### TRY IT
The answer must be the full listing, word for word, with no pictures in it.

SUPPLIED MATERIAL: Begin

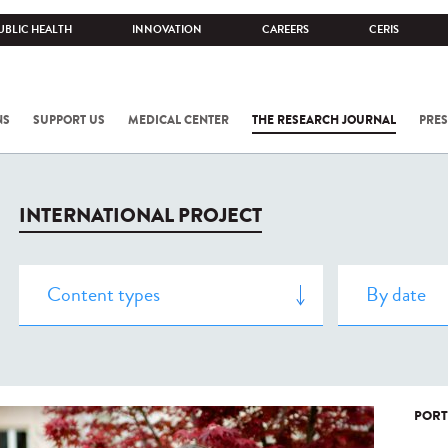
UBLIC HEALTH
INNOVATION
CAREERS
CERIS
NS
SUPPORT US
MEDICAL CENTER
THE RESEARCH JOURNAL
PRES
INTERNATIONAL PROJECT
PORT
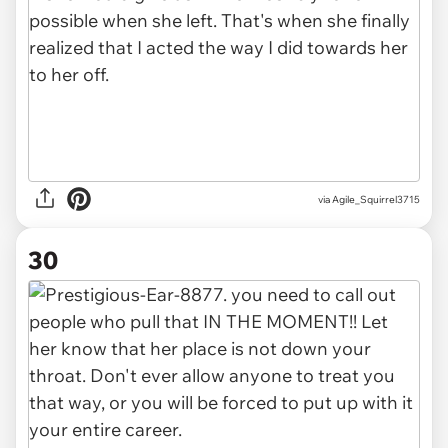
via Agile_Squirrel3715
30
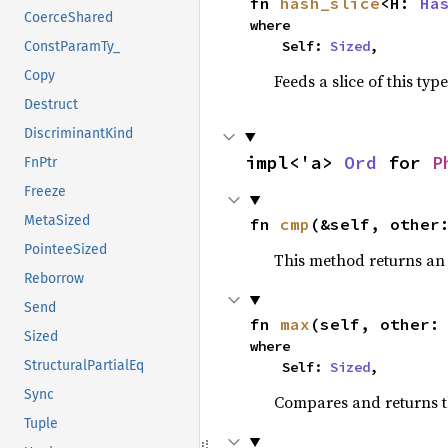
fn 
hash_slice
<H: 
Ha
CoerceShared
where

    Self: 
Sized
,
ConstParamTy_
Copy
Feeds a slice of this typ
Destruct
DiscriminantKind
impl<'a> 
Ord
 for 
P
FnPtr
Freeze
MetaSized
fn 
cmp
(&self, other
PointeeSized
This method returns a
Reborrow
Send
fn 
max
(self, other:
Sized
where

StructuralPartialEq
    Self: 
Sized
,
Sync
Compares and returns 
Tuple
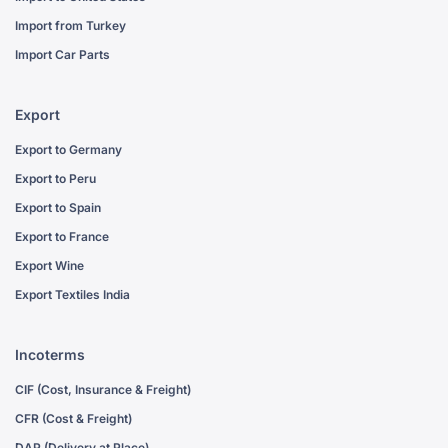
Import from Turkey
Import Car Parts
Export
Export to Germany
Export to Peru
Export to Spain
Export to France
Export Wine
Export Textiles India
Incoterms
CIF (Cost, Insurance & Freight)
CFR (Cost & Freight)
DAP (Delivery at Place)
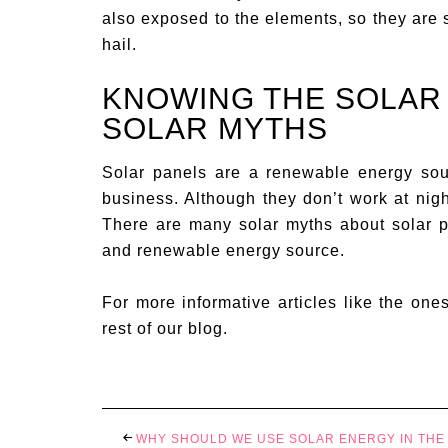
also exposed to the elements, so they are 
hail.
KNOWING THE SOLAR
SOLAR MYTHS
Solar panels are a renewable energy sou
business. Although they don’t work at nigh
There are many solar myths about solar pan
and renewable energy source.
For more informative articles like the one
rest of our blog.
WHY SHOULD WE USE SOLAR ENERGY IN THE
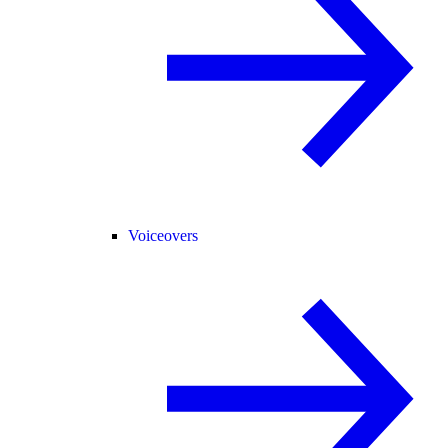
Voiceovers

SUPPLIED MATERIAL: End

### TASK ANSWER
UBLIC HEALTH
INNOVATION
CAREERS
CERIS
NS
SUPPORT US
MEDICAL CENTER
THE RESEARCH JOURNAL
PRES
INTERNATIONAL PROJECT
PORT
via Agile_Squirrel3715
30
fn 
hash_slice
<H: 
Ha
CoerceShared
where

    Self: 
Sized
,
ConstParamTy_
Copy
Feeds a slice of this typ
Destruct
DiscriminantKind
impl<'a> 
Ord
 for 
P
FnPtr
Freeze
MetaSized
fn 
cmp
(&self, other
PointeeSized
This method returns a
Reborrow
Send
fn 
max
(self, other:
Sized
where

StructuralPartialEq
    Self: 
Sized
,
Sync
Compares and returns 
Tuple
Import from Turkey
Import Car Parts
Export
Export to Germany
Export to Peru
Export to Spain
Export to France
Export Wine
Export Textiles India
Incoterms
CIF (Cost, Insurance & Freight)
CFR (Cost & Freight)
DAP (Delivery at Place)
also exposed to the elements, so they are 
hail.
KNOWING THE SOLAR
SOLAR MYTHS
Solar panels are a renewable energy sou
business. Although they don’t work at nigh
There are many solar myths about solar pan
and renewable energy source.
For more informative articles like the one
rest of our blog.
WHY SHOULD WE USE SOLAR ENERGY IN THE
Voiceovers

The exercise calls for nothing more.